_MATERIAL PROVIDED_
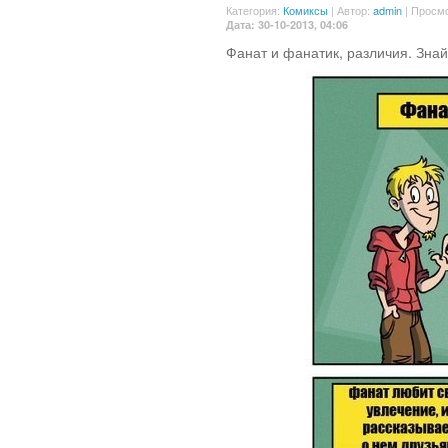
Категория:
Комиксы
|
Автор:
admin
| Просмо
Дата: 30-10-2013, 04:06
Фанат и фанатик, различия. Знай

_EXERCISE REQUIREMENTS_
Print every line above verbatim, omitting the pictures.

_RESPONSE AREA_
Категория:
Комиксы
|
Автор:
admin
| Просмо
Дата: 30-10-2013, 04:06
Фанат и фанатик, различия. Знай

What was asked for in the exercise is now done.